**Work order:**
With the pictures omitted, write out all of the listing exactly.

**Given data:**
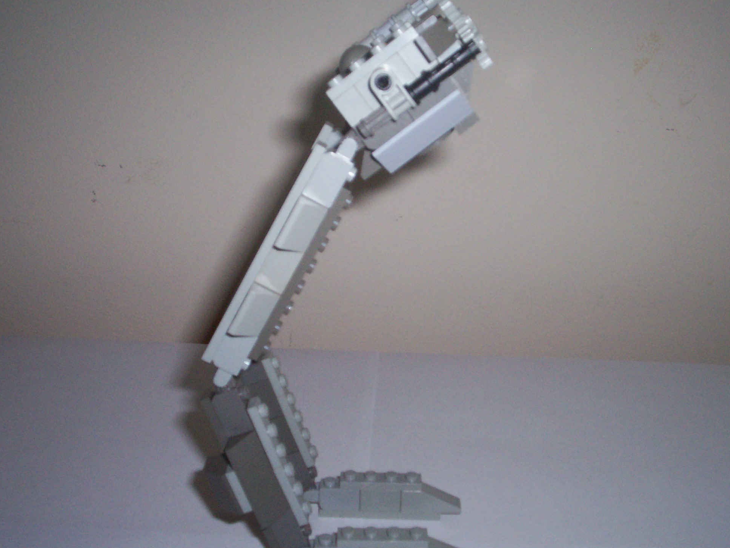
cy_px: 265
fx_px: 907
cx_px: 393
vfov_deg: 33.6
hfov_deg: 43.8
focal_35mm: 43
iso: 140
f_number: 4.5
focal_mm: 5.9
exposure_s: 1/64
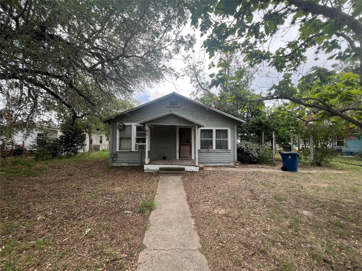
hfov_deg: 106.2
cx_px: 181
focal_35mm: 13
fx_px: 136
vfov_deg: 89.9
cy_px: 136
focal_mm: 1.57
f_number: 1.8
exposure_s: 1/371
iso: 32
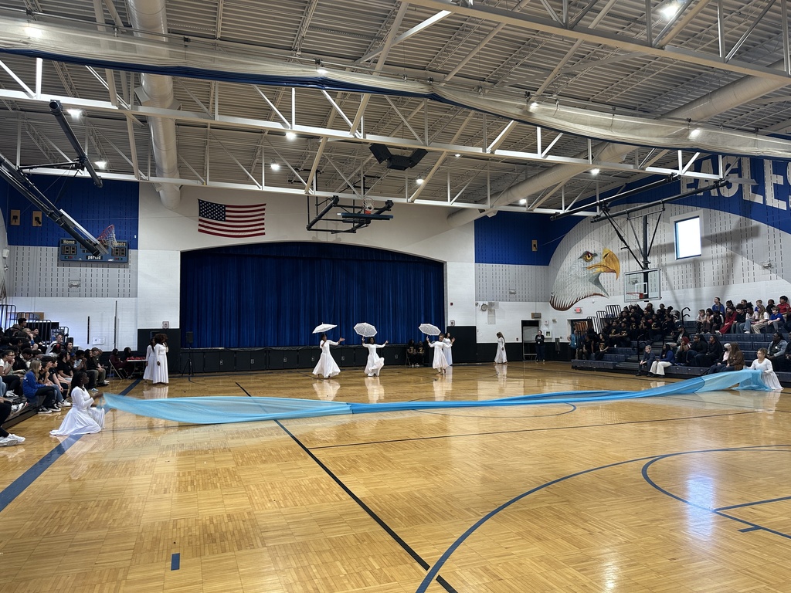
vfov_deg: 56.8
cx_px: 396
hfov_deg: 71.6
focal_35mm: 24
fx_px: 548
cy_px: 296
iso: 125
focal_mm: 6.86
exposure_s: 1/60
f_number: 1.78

**Answer to this task:**
cy_px: 265
fx_px: 907
cx_px: 393
vfov_deg: 33.6
hfov_deg: 43.8
focal_35mm: 43
iso: 140
f_number: 4.5
focal_mm: 5.9
exposure_s: 1/64
hfov_deg: 106.2
cx_px: 181
focal_35mm: 13
fx_px: 136
vfov_deg: 89.9
cy_px: 136
focal_mm: 1.57
f_number: 1.8
exposure_s: 1/371
iso: 32
vfov_deg: 56.8
cx_px: 396
hfov_deg: 71.6
focal_35mm: 24
fx_px: 548
cy_px: 296
iso: 125
focal_mm: 6.86
exposure_s: 1/60
f_number: 1.78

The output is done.